_Talep:_ Aşağıdaki listenin tüm satırlarını hiçbir değişiklik yapmadan yazınız. Resimleri yanıta dahil etmeyiniz.

_Alıştırma Malzemesi:_
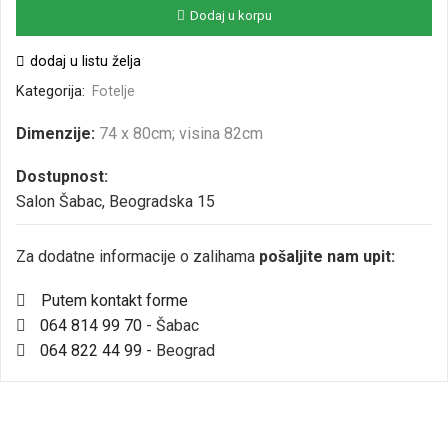
Dodaj u korpu
dodaj u listu želja
Kategorija:
Fotelje
Dimenzije:
74 x 80cm; visina 82cm
Dostupnost:
Salon Šabac, Beogradska 15
Za dodatne informacije o zalihama
pošaljite nam upit:
Putem kontakt forme
064 814 99 70
- Šabac
064 822 44 99
- Beograd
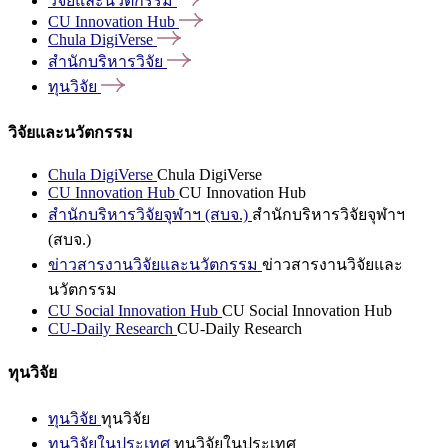
วิจัยและนวัตกรรม
CU Innovation
Hub
Chula
DigiVerse
สำนักบริหารวิจัย
ทุนวิจัย
วิจัยและนวัตกรรม
Chula DigiVerse
Chula DigiVerse
CU Innovation Hub
CU Innovation Hub
สำนักบริหารวิจัยจุฬาฯ (สบจ.)
สำนักบริหารวิจัยจุฬาฯ
(สบจ.)
ข่าวสารงานวิจัยและนวัตกรรม
ข่าวสารงานวิจัยและ
นวัตกรรม
CU Social Innovation Hub
CU Social Innovation Hub
CU-Daily Research
CU-Daily Research
ทุนวิจัย
ทุนวิจัย
ทุนวิจัย
ทุนวิจัยในประเทศ
ทุนวิจัยในประเทศ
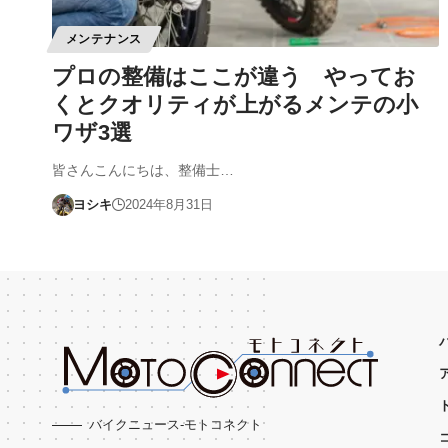
メンテナンス
プロの整備はここが違う やってお
くとクオリティが上がるメンテの小
ワザ3選
皆さんこんにちは、整備士…
ヨシキ
2024年8月31日
バイクニュース-モトコネクト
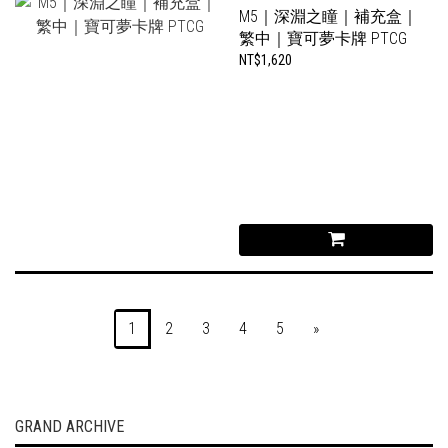
M5｜深淵之瞳｜補充盒｜
繁中｜寶可夢卡牌 PTCG
NT$1,620
1
2
3
4
5
»
GRAND ARCHIVE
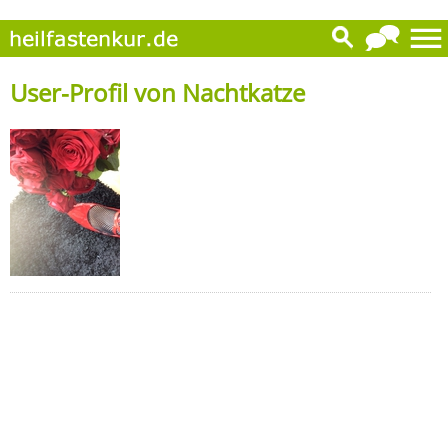
User-Profil von Nachtkatze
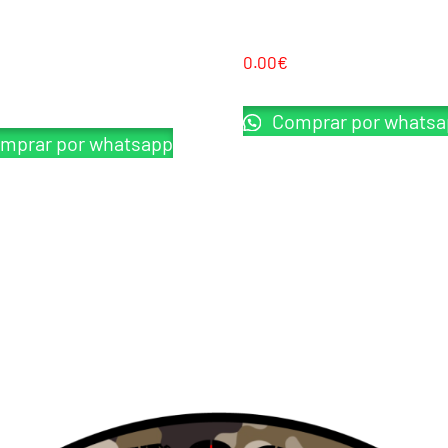
DEFENSE MK1 CO2 BLOW BACK
SAIGO DEFENSE YAKUZA MK2 AE
LIDE
0.00
€
Comprar por whatsa
mprar por whatsapp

_Alıştırma Yanıtı:_
Dodaj u korpu
dodaj u listu želja
Kategorija:
Fotelje
Dimenzije:
74 x 80cm; visina 82cm
Dostupnost:
Salon Šabac, Beogradska 15
Za dodatne informacije o zalihama
pošaljite nam upit:
Putem kontakt forme
064 814 99 70
- Šabac
064 822 44 99
- Beograd
วิจัยและนวัตกรรม
CU Innovation
Hub
Chula
DigiVerse
สำนักบริหารวิจัย
ทุนวิจัย
วิจัยและนวัตกรรม
Chula DigiVerse
Chula DigiVerse
CU Innovation Hub
CU Innovation Hub
สำนักบริหารวิจัยจุฬาฯ (สบจ.)
สำนักบริหารวิจัยจุฬาฯ
(สบจ.)
ข่าวสารงานวิจัยและนวัตกรรม
ข่าวสารงานวิจัยและ
นวัตกรรม
CU Social Innovation Hub
CU Social Innovation Hub
CU-Daily Research
CU-Daily Research
ทุนวิจัย
ทุนวิจัย
ทุนวิจัย
ทุนวิจัยในประเทศ
ทุนวิจัยในประเทศ
メンテナンス
プロの整備はここが違う やってお
くとクオリティが上がるメンテの小
ワザ3選
皆さんこんにちは、整備士…
ヨシキ
2024年8月31日
バイクニュース-モトコネクト
M5｜深淵之瞳｜補充盒｜
繁中｜寶可夢卡牌 PTCG
NT$1,620
1
2
3
4
5
»
GRAND ARCHIVE
User-Profil von Nachtkatze
DEFENSE MK1 CO2 BLOW BACK
SAIGO DEFENSE YAKUZA MK2 AE
LIDE
0.00
€
Comprar por whatsa
mprar por whatsapp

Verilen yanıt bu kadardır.